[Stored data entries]
..............................

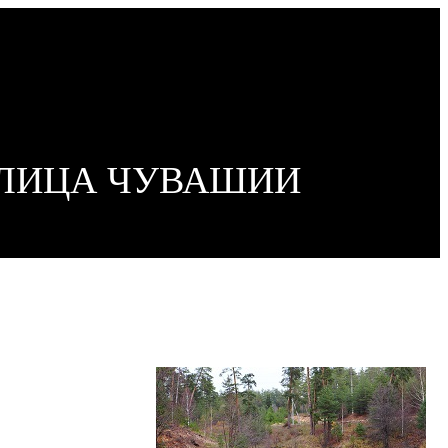
ОЛИЦА ЧУВАШИИ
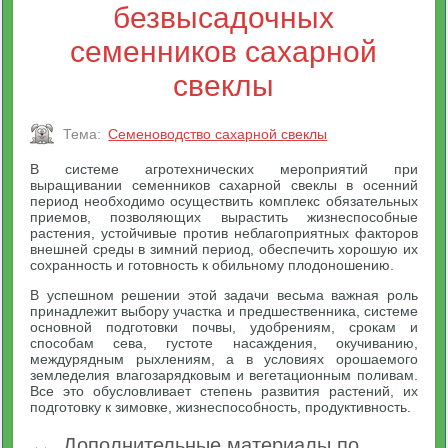
безвысадочных
семенников сахарной
свеклы
Тема:
Семеноводство сахарной свеклы
В системе агротехнических мероприятий при
выращивании семенников сахарной свеклы в осенний
период необходимо осуществить комплекс обязательных
приемов, позволяющих вырастить жизнеспособные
растения, устойчивые против неблагоприятных факторов
внешней среды в зимний период, обеспечить хорошую их
сохранность и готовность к обильному плодоношению.
В успешном решении этой задачи весьма важная роль
принадлежит выбору участка и предшественника, системе
основной подготовки почвы, удобрениям, срокам и
способам сева, густоте насаждения, окучиванию,
междурядным рыхлениям, а в условиях орошаемого
земледелия влагозарядковым и вегетационным поливам.
Все это обусловливает степень развития растений, их
подготовку к зимовке, жизнеспособность, продуктивность.
Дополнительные материалы по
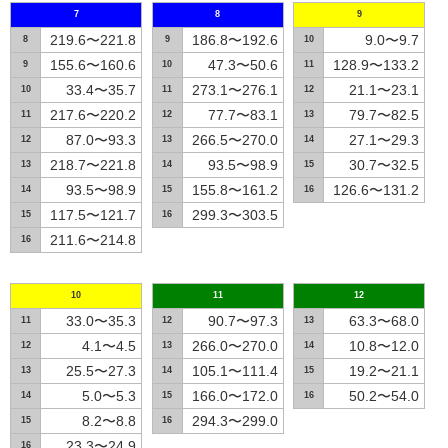
7
8
9
219.6〜221.8
186.8〜192.6
9.0〜9.7
8
9
10
155.6〜160.6
47.3〜50.6
128.9〜133.2
9
10
11
33.4〜35.7
273.1〜276.1
21.1〜23.1
10
11
12
217.6〜220.2
77.7〜83.1
79.7〜82.5
11
12
13
87.0〜93.3
266.5〜270.0
27.1〜29.3
12
13
14
218.7〜221.8
93.5〜98.9
30.7〜32.5
13
14
15
93.5〜98.9
155.8〜161.2
126.6〜131.2
14
15
16
117.5〜121.7
299.3〜303.5
15
16
211.6〜214.8
16
10
11
12
33.0〜35.3
90.7〜97.3
63.3〜68.0
11
12
13
4.1〜4.5
266.0〜270.0
10.8〜12.0
12
13
14
25.5〜27.3
105.1〜111.4
19.2〜21.1
13
14
15
5.0〜5.3
166.0〜172.0
50.2〜54.0
14
15
16
8.2〜8.8
294.3〜299.0
15
16
23.3〜24.9
16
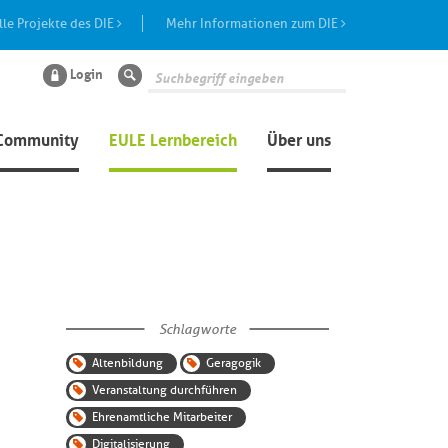
lle Projekte des DIE
Mehr Informationen zum DIE
Login
Suche
Community
EULE Lernbereich
Über uns
Schlagworte
Altenbildung
Geragogik
Veranstaltung durchführen
Ehrenamtliche Mitarbeiter
Digitalisierung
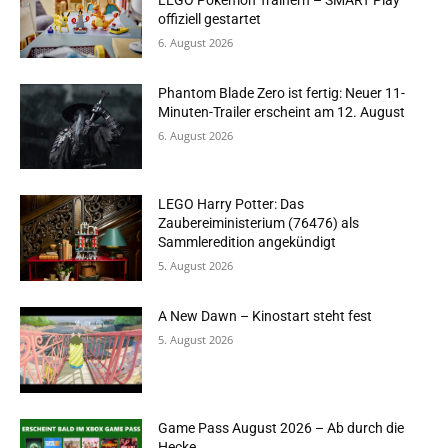
LEGO Pokémon Trainern – SMART Play
offiziell gestartet
6. August 2026
Phantom Blade Zero ist fertig: Neuer 11-
Minuten-Trailer erscheint am 12. August
6. August 2026
LEGO Harry Potter: Das
Zaubereiministerium (76476) als
Sammleredition angekündigt
5. August 2026
A New Dawn – Kinostart steht fest
5. August 2026
Game Pass August 2026 – Ab durch die
Hecke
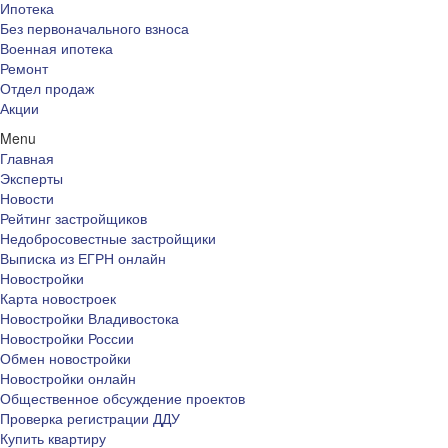
Ипотека
Без первоначального взноса
Военная ипотека
Ремонт
Отдел продаж
Акции
Menu
Главная
Эксперты
Новости
Рейтинг застройщиков
Недобросовестные застройщики
Выписка из ЕГРН онлайн
Новостройки
Карта новостроек
Новостройки Владивостока
Новостройки России
Обмен новостройки
Новостройки онлайн
Общественное обсуждение проектов
Проверка регистрации ДДУ
Купить квартиру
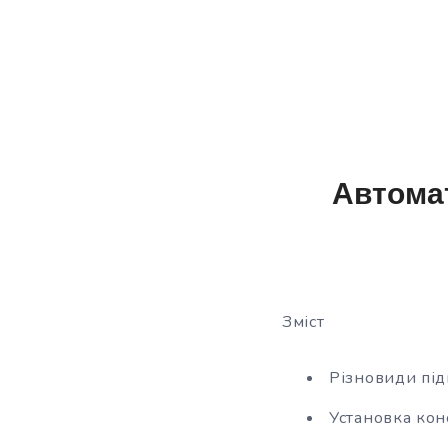
Автомат
Зміст
Різновиди під
Установка кон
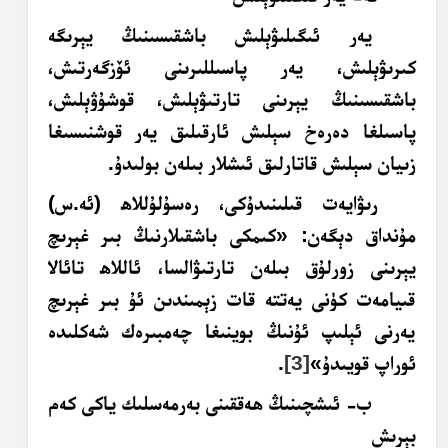
يەر ئىگىلىۋېلىش باشقىسىنىڭ يېرىگە
كىرىۋېلىش، يەر پاسىللىرىنى ئۆزگەرتىش،
باشقىسىنىڭ يېرىنى تارتىۋېلىش، قوشۇۋېلىش،
پاسىلغا دەرەخ سېلىش ئارقىلىق يەر قوشنىسىغا
زىيان سېلىش قاتارلىق ئىشلار بىلەن بولىدۇ.
رىۋايەت قىلىنىدۇكى، رەسۇلۇللاھ (ئە.س)
مۇنداق دېگەن: «كىمكى باشقىلارنىڭ بىر غېرىچ
يېرىنى زورلۇق بىلەن تارتىۋالسا، ئاللاھ تائالا
قىيامەت كۈنى يەتتە قات زېمىندىن ئۇ بىر غېرىچ
يەرنى ئېلىپ ئۇنىڭ بوينىغا چەمبىرەك شەكلىدە
ئوراپ قويىدۇ»
[3]
.
ب- ئىشچىنىڭ ھەققىنى بەرمەسلىك ياكى كەم
بېرىش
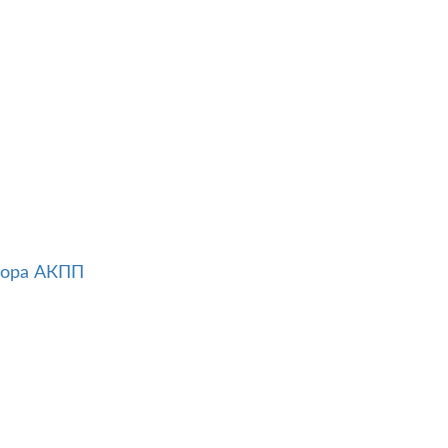
тора АКПП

..............................

■ **EXERCISE GOAL**
Reproduce verbatim the part that opens with the line containing "LEGO Pokémon Trainern – SMART Play" and runs through the last line above, both ends included. Leave the pictures out of your copy.

■ **REPLY TO THE EXERCISE**
LEGO Pokémon Trainern – SMART Play
offiziell gestartet
6. August 2026
Phantom Blade Zero ist fertig: Neuer 11-
Minuten-Trailer erscheint am 12. August
6. August 2026
LEGO Harry Potter: Das
Zaubereiministerium (76476) als
Sammleredition angekündigt
5. August 2026
A New Dawn – Kinostart steht fest
5. August 2026
Game Pass August 2026 – Ab durch die
Hecke
Ипотека
Без первоначального взноса
Военная ипотека
Ремонт
Отдел продаж
Акции
Menu
Главная
Эксперты
Новости
Рейтинг застройщиков
Недобросовестные застройщики
Выписка из ЕГРН онлайн
Новостройки
Карта новостроек
Новостройки Владивостока
Новостройки России
Обмен новостройки
Новостройки онлайн
Общественное обсуждение проектов
Проверка регистрации ДДУ
Купить квартиру
Автомат
Зміст
Різновиди під
Установка кон
يەر ئىگىلىۋېلىش باشقىسىنىڭ يېرىگە
كىرىۋېلىش، يەر پاسىللىرىنى ئۆزگەرتىش،
باشقىسىنىڭ يېرىنى تارتىۋېلىش، قوشۇۋېلىش،
پاسىلغا دەرەخ سېلىش ئارقىلىق يەر قوشنىسىغا
زىيان سېلىش قاتارلىق ئىشلار بىلەن بولىدۇ.
رىۋايەت قىلىنىدۇكى، رەسۇلۇللاھ (ئە.س)
مۇنداق دېگەن: «كىمكى باشقىلارنىڭ بىر غېرىچ
يېرىنى زورلۇق بىلەن تارتىۋالسا، ئاللاھ تائالا
قىيامەت كۈنى يەتتە قات زېمىندىن ئۇ بىر غېرىچ
يەرنى ئېلىپ ئۇنىڭ بوينىغا چەمبىرەك شەكلىدە
ئوراپ قويىدۇ»
[3]
.
ب- ئىشچىنىڭ ھەققىنى بەرمەسلىك ياكى كەم
بېرىش
тора АКПП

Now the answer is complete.